Breed overview: Campeiro Bulldog, the Brazilian Bulldog Breed
- FCI recognized: No, but recognized by the CBKC
- Group: 11 – Breeds not recognized by the FCI
- Weight: Female: 68–82 lbs (31–37 kg), Male: 79–93 lbs (36–42 kg)
- Height: Female: 19–21 in (48–54 cm), Male: 20–22 in (50–56 cm)
- Coat: Short and smooth
- Color: Fawn, brown, and brindle with white markings
- Life expectancy: 10-12 years
Campeiro means fielders in Brazilian Portuguese and is a term widely used in the south of the country for those who work in the rural fields, especially those who work with cattle.
The Bulldog Campeiro (Portuguese: Buldogue Campeiro) has its origin in the Bulldogs that came to Brazil brought by European immigrants in the 19th century.
There is not a consensus about its origins. Some say it is a mix of the Old English Bulldog and a local breed; some say it’s a mix of Terceira Mastiff, an extinct Portuguese breed.
Either way, because livestock has always been essential for the economy in the south of the country, the Brazilian Bulldog was widely used to capture wild cattle and to handling cattle in slaughterhouses, similar to the Brazilian Mastiff.
Unlike the Brazilian Terrier, this medium-sized dog has a large and muscular body. It has a broad head and holds an imponent posture.
Its triangular ears are small-sized and floppy, and its muzzle is short and wide.

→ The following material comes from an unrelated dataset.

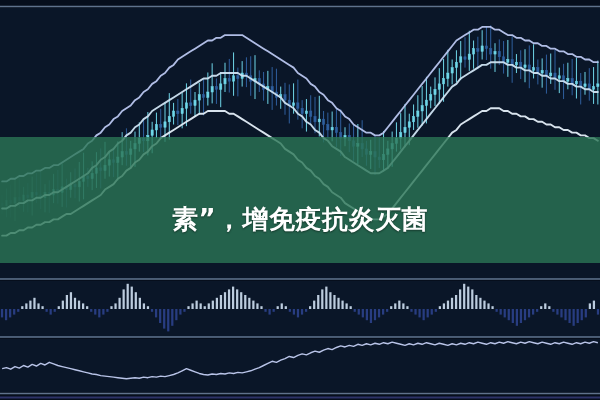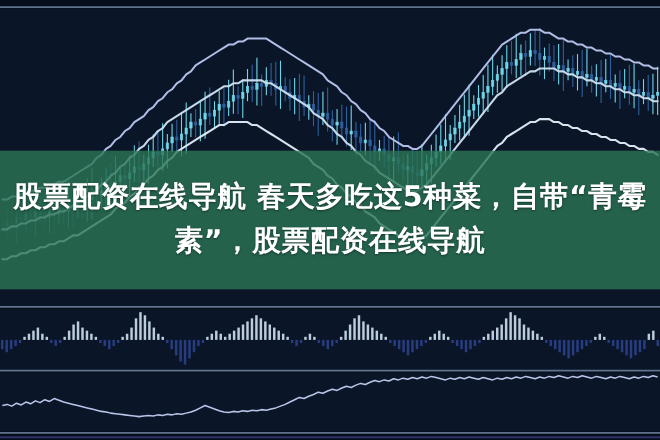"股票配资在线导航 春天多吃这5种菜，自带“青霉" span { html: <span>股票配资在线导航 春天多吃这5种菜，自带“青霉</span> -> none }
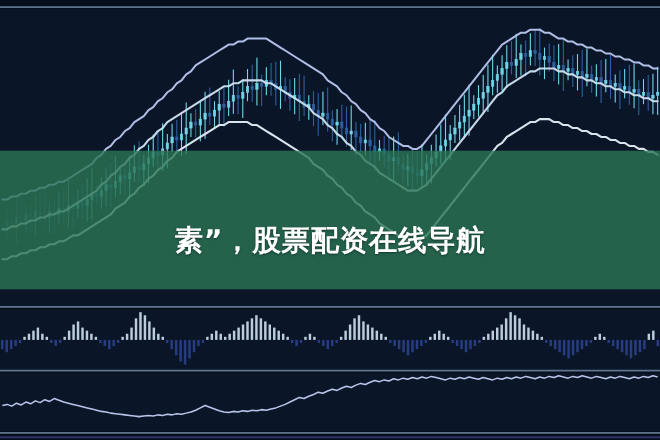"素”，股票配资在线导航" span { text: 股票配资在线导航 -> 增免疫抗炎灭菌 }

The females grow up to 21 in (54 cm) in height while an adult male stands at about 22 in (56 cm). Its fur is short and smooth, and it could be in a variety of colors. The most common are brown, fawn, and brindle with white markings.
Temperament and behavior
Despite its aggressive look, the Brazilian Bulldog stands out for its loyalty to its owner, tenacity, and courage. Its temperament is vigilant and calm, with a strong companionship sense and an accentuated spirit of a warrior.
It is a versatile dog with guarding instincts, making it an excellent guard dog. Beyond that, it is suspicious of strangers and won’t bark without a good reason.
Its submissive nature is a real benefit for its owner, who won’t have too many temperament problems if there is a clear hierarchy in the dog-master relationship.
The Brazilian Bulldog is obstinate to cross any hurdle while being controlled enough to show a high degree of obedience to the commands of its master.
Common health issues
As a rustic breed, the Brazilian Bulldog is prone to some bone diseases, but it can be avoided with proper care.
Despite the fact some Campeiro Bulldogs dogs suffer from severe hip dysplasia, overall, the condition affects only a few dogs.
Apart from this, there are no other diseases specific to the Brazilian Bulldog that affect the breed on a large scale. It is recommended to prevent external and internal parasites through vermifuge and combat infectious diseases through vaccination.
The Brazilian Bulldog requires very little care as it sheds very little.
Beyond that, it has a high energy level, so if not involved in handling cattle or other types of fieldwork, it should exercise daily.
Regardless, this breed, just like any other, requires lots of love and affection.
Diet and nutrition
The amount a mature dog eats depends on its age, size, body structure, metabolism, and obviously, activity level. Each dog is unique, just like people, and they need different amounts of food.
The Campeiro Bulldog is medium in size and is moderately active. So, its diet should be formulated for a medium-sized breed with moderate exercise needs. You can also consult with a vet in your area for better recommendations.
Children and other pets
While the Campeiro Bulldog, just like the Brazilian Dogo, might have an aggressive appearance due to its muscular body structure, this breed is very docile with children. It is also an easily adaptable dog.
It is cautious with strangers, but the Brazilian Bulldog is relatively friendly with other people after getting acquainted.
It usually gets along very well with other pets. Still, it might be protective of its food bowl, reinforcing the breed’s guarding instincts.